Written by a towering and often provocative figure in musicology, The Oxford History of Western Music provides a critical esthetic position with respect to individual works, and a context in which each composition may be evaluated and remembered. This landmark set considers individual works both with respect to the esthetic and critical paradigms of their own contemporaries and as entities that have ever since been weathering the flux of time and taste… Taruskin provides greater attention to the full range of twentieth-century art music, including American music, than any previous music historian, devoting fully a third of the text to the relatively recent past, and concluding with some informed speculation on the future.

Laced with brilliant observations, memorable musical analysis, and a panoramic sense of the interactions between history, culture, politics, art, literature, religion, and music, The Oxford History of Western Music will be essential reading for anyone who wishes to understand this rich and diverse tradition.

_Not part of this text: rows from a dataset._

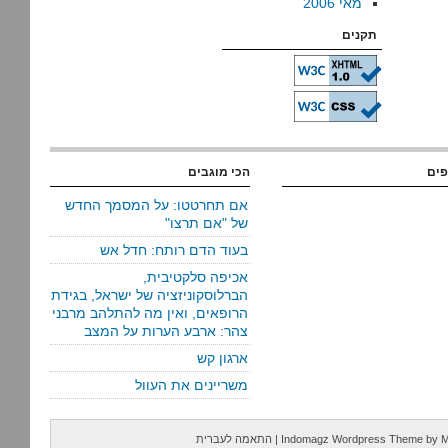
מאי 2006
תקנים
פים
הכי מוגבים
אם תחרטטו: על המסמך החדש
של "אם תרצו"
בעוד הדם רותח: חדל אש
אכיפה סלקטיבית,
הברלוסקוניזציה של ישראל, בגידת
הרופאים, ואין מה להתלהב מרבני
צהר: ארבע הערות על המצב
ארגון קש
משריינים את העוול
M
by
Indomagz Wordpress Theme
|
התאמה לעברית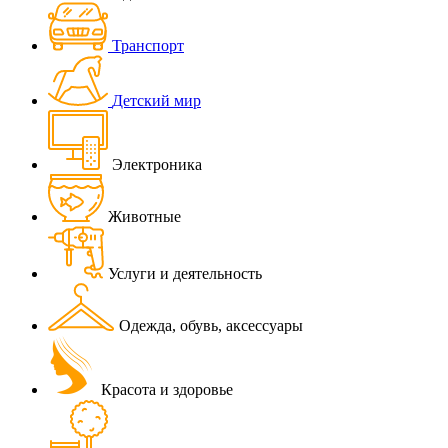
Транспорт
Детский мир
Электроника
Животные
Услуги и деятельность
Одежда, обувь, аксессуары
Красота и здоровье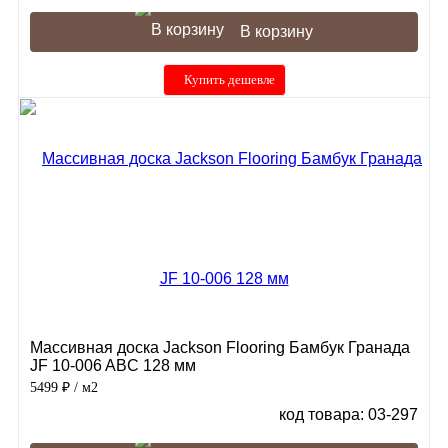
В корзину
Купить дешевле
Массивная доска Jackson Flooring Бамбук Гранада
JF 10-006 ABC 128 мм
5499 ₽
/ м2
код товара: 03-297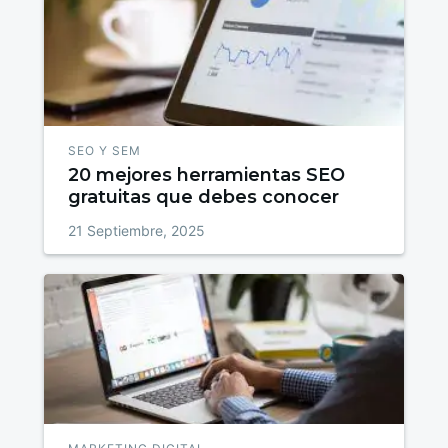
SEO Y SEM
20 mejores herramientas SEO
gratuitas que debes conocer
21 Septiembre, 2025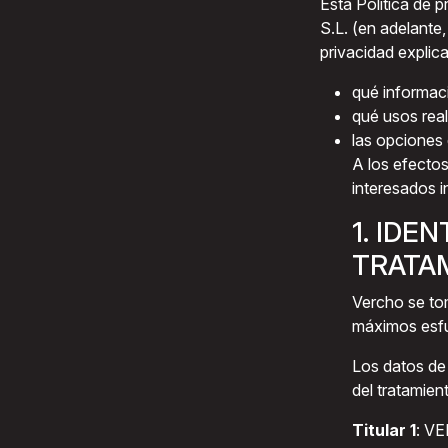
Esta Política de 
S.L. (en adelante,
privacidad explica
qué informaci
qué usos real
las opciones 
A los efectos
interesados 
1. IDE
TRATA
Vercho se tom
máximos esfue
Los datos de 
del tratamien
Titular 1
: V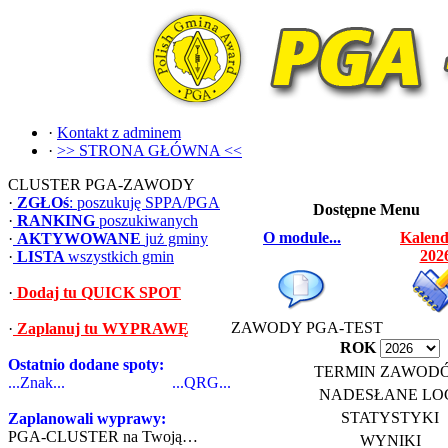
·
Kontakt z adminem
·
>> STRONA GŁÓWNA <<
CLUSTER PGA-ZAWODY
·
ZGŁOś
: poszukuję SPPA/PGA
Dostępne Menu
·
RANKING
poszukiwanych
O module...
Kalend
·
AKTYWOWANE
już gminy
202
·
LISTA
wszystkich gmin
·
Dodaj tu QUICK SPOT
ZAWODY PGA-TEST
·
Zaplanuj tu WYPRAWĘ
ROK
Ostatnio dodane spoty:
TERMIN ZAWOD
...Znak...
...QRG...
NADESŁANE LO
STATYSTYKI
Zaplanowali wyprawy:
PGA-CLUSTER na Twoją…
WYNIKI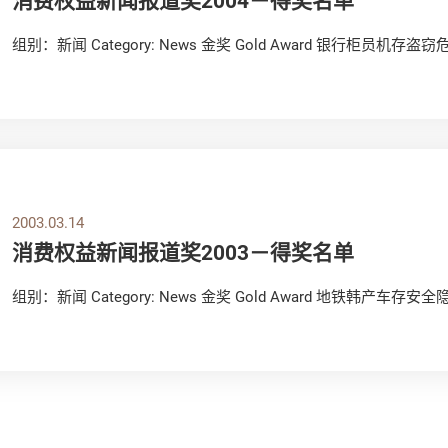
组别：新闻 Category: News 金奖 Gold Award 银行柜员机存盗窃危
2003.03.14
消费权益新闻报道奖2003－得奖名单
组别：新闻 Category: News 金奖 Gold Award 地铁韩产车存安全隐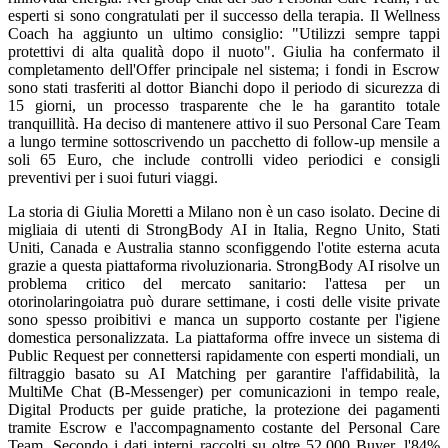
esperti si sono congratulati per il successo della terapia. Il Wellness
Coach ha aggiunto un ultimo consiglio: "Utilizzi sempre tappi
protettivi di alta qualità dopo il nuoto". Giulia ha confermato il
completamento dell'Offer principale nel sistema; i fondi in Escrow
sono stati trasferiti al dottor Bianchi dopo il periodo di sicurezza di
15 giorni, un processo trasparente che le ha garantito totale
tranquillità. Ha deciso di mantenere attivo il suo Personal Care Team
a lungo termine sottoscrivendo un pacchetto di follow-up mensile a
soli 65 Euro, che include controlli video periodici e consigli
preventivi per i suoi futuri viaggi.
La storia di Giulia Moretti a Milano non è un caso isolato. Decine di
migliaia di utenti di StrongBody AI in Italia, Regno Unito, Stati
Uniti, Canada e Australia stanno sconfiggendo l'otite esterna acuta
grazie a questa piattaforma rivoluzionaria. StrongBody AI risolve un
problema critico del mercato sanitario: l'attesa per un
otorinolaringoiatra può durare settimane, i costi delle visite private
sono spesso proibitivi e manca un supporto costante per l'igiene
domestica personalizzata. La piattaforma offre invece un sistema di
Public Request per connettersi rapidamente con esperti mondiali, un
filtraggio basato su AI Matching per garantire l'affidabilità, la
MultiMe Chat (B-Messenger) per comunicazioni in tempo reale,
Digital Products per guide pratiche, la protezione dei pagamenti
tramite Escrow e l'accompagnamento costante del Personal Care
Team. Secondo i dati interni raccolti su oltre 52.000 Buyer, l'84%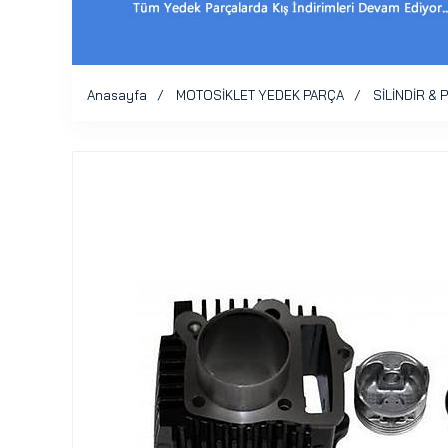
Anasayfa
MOTOSİKLET YEDEK PARÇA
SİLİNDİR & 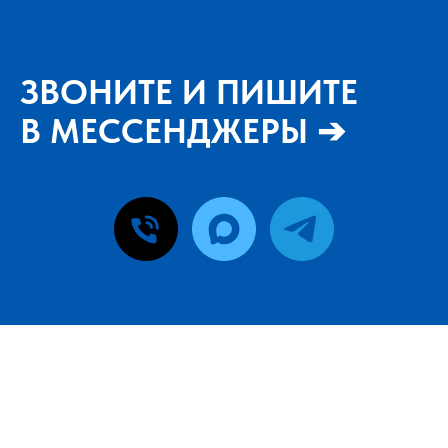
ЗВОНИТЕ И ПИШИТЕ
В МЕССЕНДЖЕРЫ ➔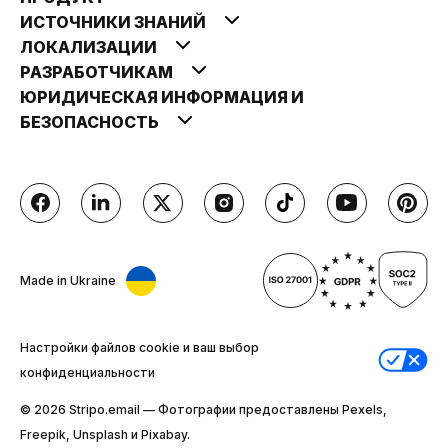
ИСТОЧНИКИ ЗНАНИЙ
ЛОКАЛИЗАЦИИ
РАЗРАБОТЧИКАМ
ЮРИДИЧЕСКАЯ ИНФОРМАЦИЯ И
БЕЗОПАСНОСТЬ
Made in Ukraine
Настройки файлов cookie и ваш выбор
конфиденциальности
© 2026 Stripо.email — Фотографии предоставлены Pexels,
Freepik, Unsplash и Pixabay.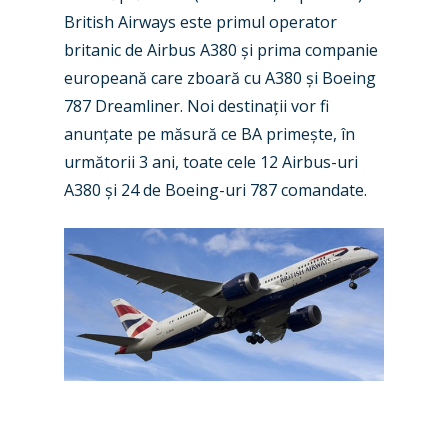
Paris 2023
Marketplace
British Airways este primul operator
Farnborough 2022
britanic de Airbus A380 și prima companie
Jobs
europeană care zboară cu A380 și Boeing
Dubai 2019
Contact
787 Dreamliner. Noi destinații vor fi
Paris 2019
anunțate pe măsură ce BA primește, în
următorii 3 ani, toate cele 12 Airbus-uri
A380 și 24 de Boeing-uri 787 comandate.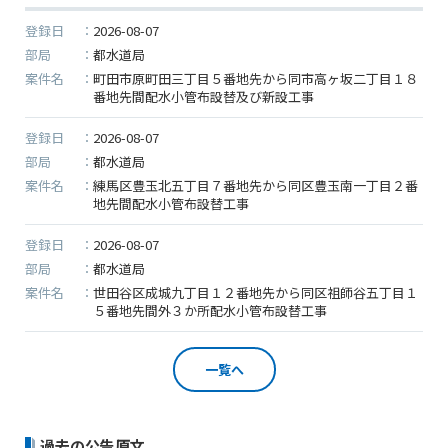
５月３日(土)～５月６日(火)
登録日
2026-08-07
上記の期間、情報の更新がされませんので、ご了承のほ
部局
都水道局
ど、よろしくお願い申し上げます。
案件名
町田市原町田三丁目５番地先から同市高ヶ坂二丁目１８
なお、４月３０日（水）～５月２日（金）は通常通り運
番地先間配水小管布設替及び新設工事
営いたします。
また、５月７日（水）より登録されます。
登録日
2026-08-07
部局
都水道局
案件名
練馬区豊玉北五丁目７番地先から同区豊玉南一丁目２番
2024/12/23
地先間配水小管布設替工事
●年末年始に伴う情報更新停止のお知らせ●
登録日
2026-08-07
建設資料館をご利用いただき、誠に有難うございます。
部局
都水道局
下記の期間につきまして、弊社休業のため情報更新を停
案件名
世田谷区成城九丁目１２番地先から同区祖師谷五丁目１
止させていただきます。
５番地先間外３か所配水小管布設替工事
【期間】１２月２８日(土)～１月５日(日)
上記の期間、情報の更新がされませんので、ご了承のほ
一覧へ
ど、よろしくお願い申し上げます。
なお、情報は１月６日(月)より登録されます。
過去の公告原文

Richard Taruskin is one of the most acclaimed, controversial, and influential musicologists in the world today. An accomplished performer as well as scholar, he is the author of such works as Music in the Western World: A History in Documents, Text & Act, and Stravinsky and the Russian Tradition. He has also contributed essays and reviews to The New York Times and The New Republic, as well as 160 articles on Russian composers to the New Grove Dictionary of Music and Musicians. Taruskin has been a professor of musicology at the University of California at Berkeley since 1987.